# TEXT:
====

I read the transcript of Harper's speech to the MCBD conference and did not find it as upsetting as other conservatives have. When Harper claims Wall Street abused its freedoms he says nothing but the truth: bad debt was peddled as solid gold through CDOs and auditing companies abused (more like didn't use) their freedom to write off some securities as junk. The present credit crisis is a gigantic systematic screw-up with no justification, as the entire economy bought into a Ponzi scheme by whose comparison Bernard Madoff is an innocent lamb.
Truth is, whatever we may seek to blame the crisis on it lands two personalities on the defendant's bench: social engineering and immorality. Liberals are to blame for the former (bullying banks for the sake of equal home ownership), while conservatives could take the blame for the latter. As the idea that looks to the future, conservatives in America failed to emphasize the concept of added value and ownership.
Handing out junk mortgages for the simple sake of selling a garbage CDO isn't banking, isn't libertarian and isn't moral. Giving mortgages with a policy to add value to the branch's area, hoping to attract more professionals, more banking business and more wealth is added-value lending.
Example: a young professional is more likely to marry and make career progress. This means he or she will put more money in a savings account and bring another customer to the bank while paying back the mortgage. As more young professionals move in, the area gets gentrified, more affluent and requires more banking. That's looking to the future from a conservative perspective.

====

[Images of human poses with coordinates]
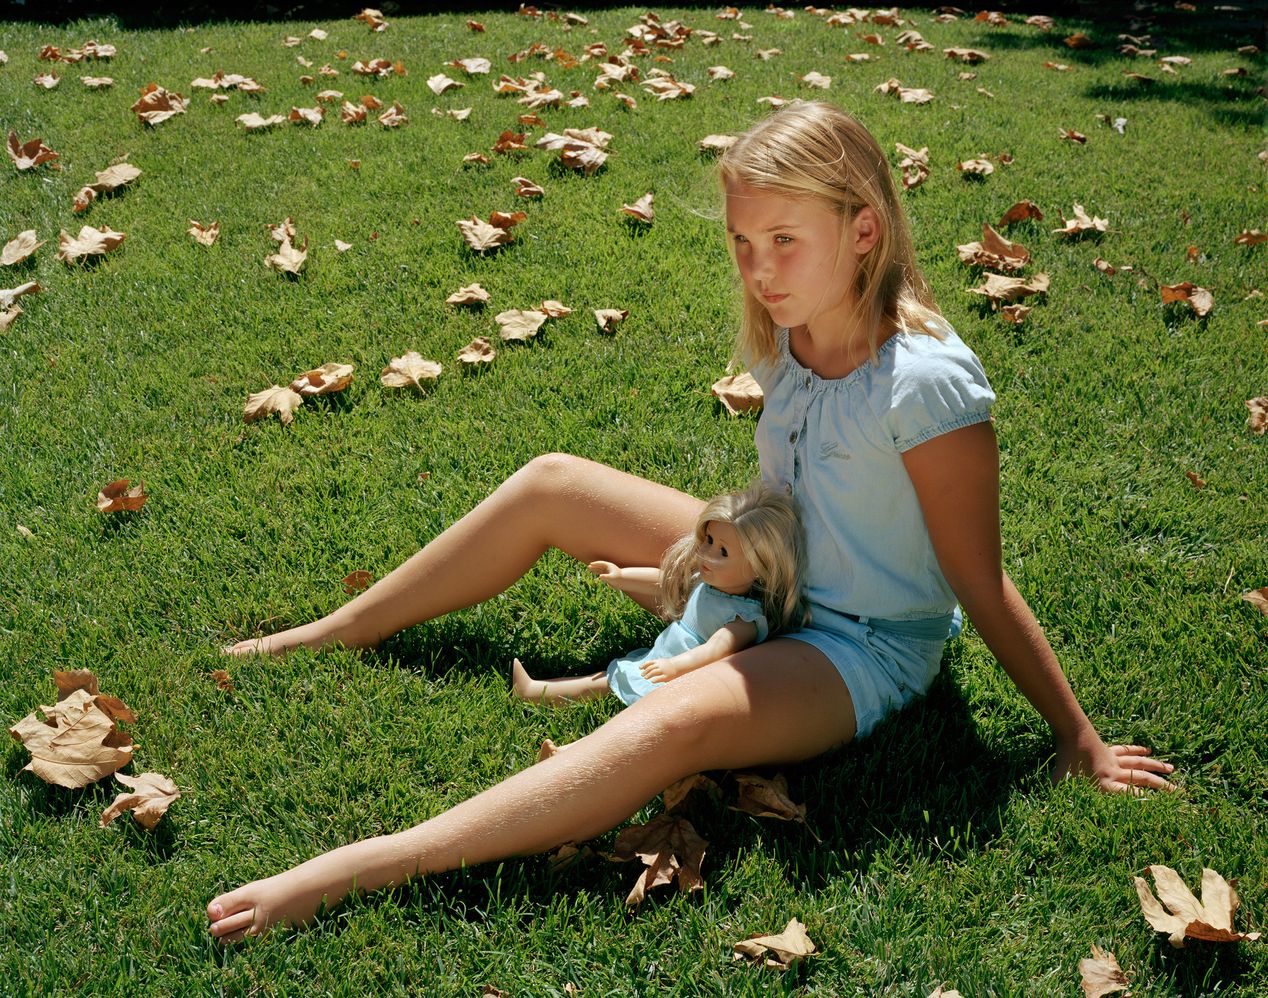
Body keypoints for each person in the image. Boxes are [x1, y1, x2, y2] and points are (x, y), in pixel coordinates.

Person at [208, 100, 1175, 943]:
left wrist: (1078, 741)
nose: (759, 269)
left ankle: (370, 863)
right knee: (553, 481)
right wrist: (703, 565)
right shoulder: (793, 333)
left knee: (674, 720)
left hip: (860, 642)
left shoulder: (924, 387)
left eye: (784, 240)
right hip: (773, 566)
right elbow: (795, 501)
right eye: (743, 243)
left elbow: (979, 583)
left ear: (866, 232)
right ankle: (332, 632)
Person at [512, 481, 809, 707]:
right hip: (662, 660)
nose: (706, 553)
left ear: (760, 568)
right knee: (607, 680)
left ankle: (550, 715)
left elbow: (715, 650)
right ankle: (537, 692)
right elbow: (664, 583)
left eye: (723, 551)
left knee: (616, 691)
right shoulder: (709, 584)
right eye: (708, 540)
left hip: (681, 675)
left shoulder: (744, 619)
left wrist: (674, 667)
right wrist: (621, 576)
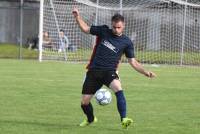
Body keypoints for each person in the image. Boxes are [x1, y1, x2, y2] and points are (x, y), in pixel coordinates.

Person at [72, 7, 156, 129]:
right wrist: (77, 17)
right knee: (84, 103)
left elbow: (133, 61)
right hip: (93, 72)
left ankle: (124, 119)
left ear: (124, 26)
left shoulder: (126, 42)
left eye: (119, 27)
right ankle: (90, 119)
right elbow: (85, 28)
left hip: (109, 72)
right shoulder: (103, 31)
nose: (116, 30)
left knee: (118, 89)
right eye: (114, 27)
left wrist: (145, 72)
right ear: (112, 25)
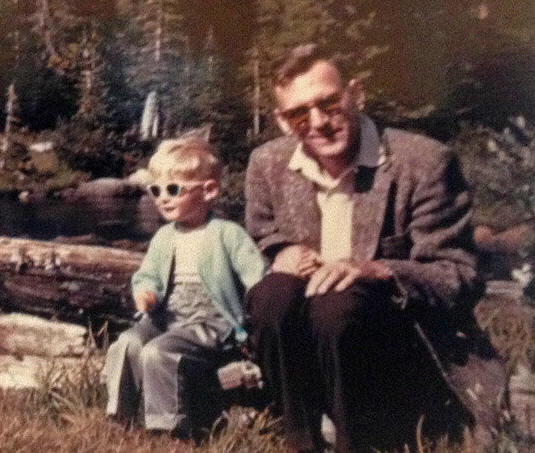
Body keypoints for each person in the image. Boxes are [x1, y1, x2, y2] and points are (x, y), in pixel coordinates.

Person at [244, 44, 506, 453]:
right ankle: (300, 439)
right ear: (282, 121)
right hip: (312, 344)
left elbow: (459, 275)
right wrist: (281, 252)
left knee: (338, 306)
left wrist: (378, 270)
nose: (318, 123)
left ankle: (359, 444)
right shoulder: (267, 164)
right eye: (299, 114)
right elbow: (263, 230)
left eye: (329, 103)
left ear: (356, 94)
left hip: (400, 349)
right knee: (270, 295)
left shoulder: (423, 162)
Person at [105, 133, 267, 439]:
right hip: (167, 317)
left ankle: (170, 428)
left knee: (158, 352)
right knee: (126, 344)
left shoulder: (227, 234)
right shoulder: (165, 237)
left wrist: (253, 328)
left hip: (212, 324)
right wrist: (144, 291)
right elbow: (147, 274)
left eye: (173, 189)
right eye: (156, 190)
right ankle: (120, 417)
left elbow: (257, 279)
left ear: (209, 191)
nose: (162, 197)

====

# PROBLEM REQUIREMENTS:
Continue the commentary on Harper's speech and the credit crisis with the next part, picking up after its final sentence.

# WRITTEN RESPONSE:
When you give out a mortgage, it's your money in play. Until we hammer this concept back into the system we will not learn any lessons from this mess. That's ownership. You own the house, but I own the risk. If ownership is the nail and regulation is the hammer, so be it. We are defending a free market in which everyone passed the buck together with a time bomb. It ain't right. Banning CDOs won't work (after all, solid debt is still debt) but we can't keep them in their present form either.
Harper's emphasis on family and faith isn't big news either, nor is it an ultimatum to libertarians. The family is the foundation of society and Harper's faith in the speech's context is the belief in the existence of good and evil beyond mere economic calculation. Don't libertarians believe in morals too? Where's the problem? Fears of a socially conservative agenda are easily assuaged: if the so-cons even try it, we will have 1993 all over again.
Harper's speech is simply stating that there's a mess to sort out and it's not just liberals who are to blame. Those balking at government spending didn't have the prospect of losing one's seat in the PMO.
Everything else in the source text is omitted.